One striking feature of this new knowledge-biased labour market is its greater tendency to concentrate economic prosperity in selected locations. In high income countries the loss of industrial employment has been a feature of all major cities and towns, but the knowledge-based service economy has flourished in only a small number of these places. Other once-thriving urban areas are ‘left behind’, struggling to replace their historical economic purpose. As concentrations of skilled workers and high-wage industries in prosperous cities increasingly become the driver of national economic prosperity, geographic divides in education, employment opportunities, political attitudes and cultural values have been thrown into sharp relief. Discontent with this uneven geography of opportunity is manifest in the rise of populist politics across Europe and the United States, challenging the stability of democratic societies.

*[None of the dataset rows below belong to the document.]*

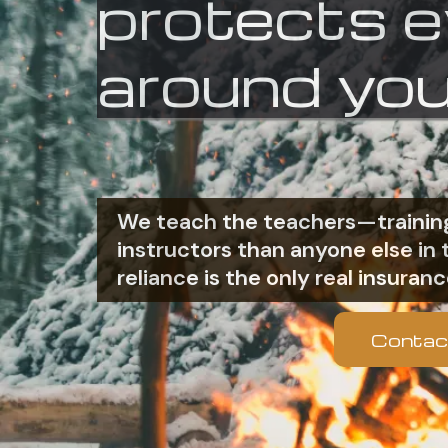
protects 
around you
We teach the teachers—training
instructors than anyone else i
reliance is the only real insuranc
Contac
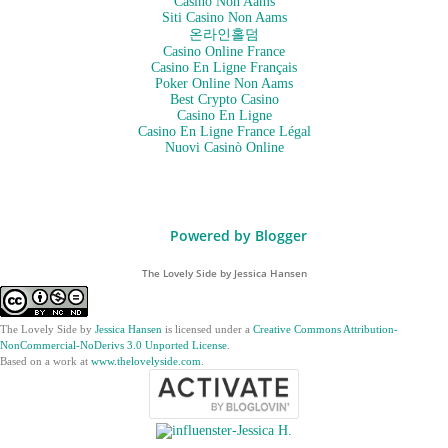
Casino Non Aams
Siti Casino Non Aams
온라인홀덤
Casino Online France
Casino En Ligne Français
Poker Online Non Aams
Best Crypto Casino
Casino En Ligne
Casino En Ligne France Légal
Nuovi Casinò Online
Powered by Blogger
The Lovely Side by Jessica Hansen
The Lovely Side
by
Jessica Hansen
is licensed under a
Creative Commons Attribution-
NonCommercial-NoDerivs 3.0 Unported License
.
Based on a work at
www.thelovelyside.com
.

Our research theme ties together LSE academics who are interested in developing an internationally comparative, cross-disciplinary and multidimensional approach to these issues. We argue for a move away from the neo-classical economics framework which dominates policy-making, towards consideration of market failures and the importance of planning. Other strands will investigate the institutional responses to technological change, such as the failure of education systems to meet the increased demand for high skilled labour and sub-optimal investment in research and development. We will engage quantitative and qualitative researchers to understand both broad economic processes and everyday lived experiences.
The theme is organised around four core problems:
1. First is the problem of managing the increasingly unequal aggregate demand between local labour markets that results in high unemployment areas and wage inequality. Central governments have policies to manage the national economy, but what can help poorer cities and towns?
2. Second is strengthening the link between increased aggregate demand and quality employment. Some of our fastest-growing, most ‘successful’ cities also contain the most precarious and poorest workers. How do ‘good’ jobs get created, and how can labour market inequalities between men and women or across ethnic groups be reduced?
3. Third, how can successful, growing urban areas rigorously ensure a strong link between economic growth and individual human welfare? This will include investigating the relational aspects and lived experience of inequality in urban areas, and the relationship between inequalities and social mobility.
4. Finally the younger workforce in advanced economies, as implied above, is increasingly divided between graduates and non-graduates, with something like 50% of young people going through higher education. As AI and associated new technologies develop, graduates are increasingly favoured in labour markets over those with lower education levels. Moreover, graduate education is strongly biased towards those from relatively more privileged backgrounds. Two central questions are therefore how to increase the supply of graduate education, especially for those from more disadvantaged backgrounds; and how to develop the graduate jobs to meet this increased supply. For the next decades these will be central issues determining the shape of society.